- Ausgewählter Textabschnitt -
■ ■ ■ ■
# NetBeans 4 | Code bearbeiten



## mchashi (18. Oktober 2004)

Hi @ all,

ich arbeite momentan mit NetBeans 4 Beta und habe zwei Probleme.

1)
Ich habe nur ein Problem. Wenn ich eine Java Application erstelle, mit dem integrierten GuiBuilder, dann kann ich den Code von der Methode "initComponents()" nicht bearbeiten, weil der ja von dem GuiBuilder erstellt wurde.

Es muss doch eine Möglichkeit geben, den doch im Nachhinein zu bearbeiten oder?


2)
Wenn ich ein paar JLabels und JTextfields mit dem GuiBuilder platziere, initialisiert er diese wie folgt: JLabel JLabel1 = new javax.swing.JLabel();

Jetzt importiere ich die Klasse javax.swing.JLabel;

Kann NetBeans nun das javax.swing. automatisch weg löschen, denn new JLabel() würde ja reichen. Mich nervt diese lange schreibweise javax.swing....
■ ■ ■ ■
- Gezeigte Einträge -

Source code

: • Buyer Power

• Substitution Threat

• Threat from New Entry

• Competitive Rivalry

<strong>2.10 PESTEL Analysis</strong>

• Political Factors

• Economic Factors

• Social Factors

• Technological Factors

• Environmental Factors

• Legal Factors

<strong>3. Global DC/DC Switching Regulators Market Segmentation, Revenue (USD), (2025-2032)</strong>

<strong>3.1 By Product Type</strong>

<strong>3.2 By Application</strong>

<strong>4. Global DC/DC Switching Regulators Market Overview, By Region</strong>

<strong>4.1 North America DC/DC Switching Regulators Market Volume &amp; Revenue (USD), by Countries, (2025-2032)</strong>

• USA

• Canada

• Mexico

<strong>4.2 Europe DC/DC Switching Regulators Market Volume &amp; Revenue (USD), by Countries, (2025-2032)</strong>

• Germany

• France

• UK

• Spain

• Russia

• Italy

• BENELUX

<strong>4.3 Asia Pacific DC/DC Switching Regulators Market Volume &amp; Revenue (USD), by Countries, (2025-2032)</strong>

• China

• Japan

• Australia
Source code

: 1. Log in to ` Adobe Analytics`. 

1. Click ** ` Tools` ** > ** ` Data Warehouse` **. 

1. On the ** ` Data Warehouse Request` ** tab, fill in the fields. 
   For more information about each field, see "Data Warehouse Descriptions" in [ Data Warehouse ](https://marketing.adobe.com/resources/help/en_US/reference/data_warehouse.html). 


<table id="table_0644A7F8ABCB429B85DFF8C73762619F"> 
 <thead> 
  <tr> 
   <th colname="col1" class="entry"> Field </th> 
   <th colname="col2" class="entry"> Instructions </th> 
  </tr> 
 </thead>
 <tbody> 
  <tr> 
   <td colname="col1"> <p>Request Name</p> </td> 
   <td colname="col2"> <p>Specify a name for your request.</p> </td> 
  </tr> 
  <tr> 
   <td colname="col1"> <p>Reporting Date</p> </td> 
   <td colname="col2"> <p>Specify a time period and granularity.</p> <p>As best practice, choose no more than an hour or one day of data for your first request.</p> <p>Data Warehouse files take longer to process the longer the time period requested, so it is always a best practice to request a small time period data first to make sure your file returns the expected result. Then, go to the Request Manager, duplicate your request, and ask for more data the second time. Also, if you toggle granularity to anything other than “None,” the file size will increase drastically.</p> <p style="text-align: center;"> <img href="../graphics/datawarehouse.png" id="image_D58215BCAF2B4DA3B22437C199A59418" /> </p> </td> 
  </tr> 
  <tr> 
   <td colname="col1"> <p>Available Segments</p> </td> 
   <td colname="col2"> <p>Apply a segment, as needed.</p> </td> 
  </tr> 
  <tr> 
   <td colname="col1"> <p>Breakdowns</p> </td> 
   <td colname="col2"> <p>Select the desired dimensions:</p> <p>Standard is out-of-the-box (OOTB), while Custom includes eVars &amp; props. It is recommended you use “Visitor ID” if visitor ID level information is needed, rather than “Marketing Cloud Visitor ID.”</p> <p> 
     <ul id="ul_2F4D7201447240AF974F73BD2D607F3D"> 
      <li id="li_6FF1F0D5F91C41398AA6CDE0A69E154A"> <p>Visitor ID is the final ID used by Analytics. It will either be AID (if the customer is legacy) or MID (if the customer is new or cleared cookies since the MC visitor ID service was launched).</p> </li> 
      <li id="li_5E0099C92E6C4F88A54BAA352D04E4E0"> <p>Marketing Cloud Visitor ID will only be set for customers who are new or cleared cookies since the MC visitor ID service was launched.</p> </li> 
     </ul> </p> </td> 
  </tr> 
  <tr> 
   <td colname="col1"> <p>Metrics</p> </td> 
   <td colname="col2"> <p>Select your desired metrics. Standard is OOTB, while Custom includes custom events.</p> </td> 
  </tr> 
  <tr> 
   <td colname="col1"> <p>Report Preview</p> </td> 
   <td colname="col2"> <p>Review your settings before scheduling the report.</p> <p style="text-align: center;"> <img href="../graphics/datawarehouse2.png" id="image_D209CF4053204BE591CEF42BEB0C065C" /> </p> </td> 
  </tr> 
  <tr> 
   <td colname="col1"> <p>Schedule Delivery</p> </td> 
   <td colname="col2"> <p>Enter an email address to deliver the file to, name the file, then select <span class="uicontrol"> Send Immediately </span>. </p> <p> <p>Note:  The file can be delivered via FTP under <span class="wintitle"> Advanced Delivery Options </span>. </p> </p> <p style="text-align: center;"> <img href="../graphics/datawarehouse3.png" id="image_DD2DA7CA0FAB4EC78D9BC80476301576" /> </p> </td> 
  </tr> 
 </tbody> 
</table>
■ ■ ■ ■
Fasse den Forenbeitrag zu NetBeans 4 oben in zwei Sätzen zusammen.

mchashi arbeitet mit NetBeans 4 Beta und kann den vom GuiBuilder erzeugten Code der Methode „initComponents()“ nicht bearbeiten, möchte aber wissen, ob das im Nachhinein doch geht. Außerdem legt der GuiBuilder JLabels mit der langen Schreibweise „new javax.swing.JLabel()“ an, und mchashi fragt, ob NetBeans nach dem Import von javax.swing.JLabel das „javax.swing.“ automatisch entfernen kann.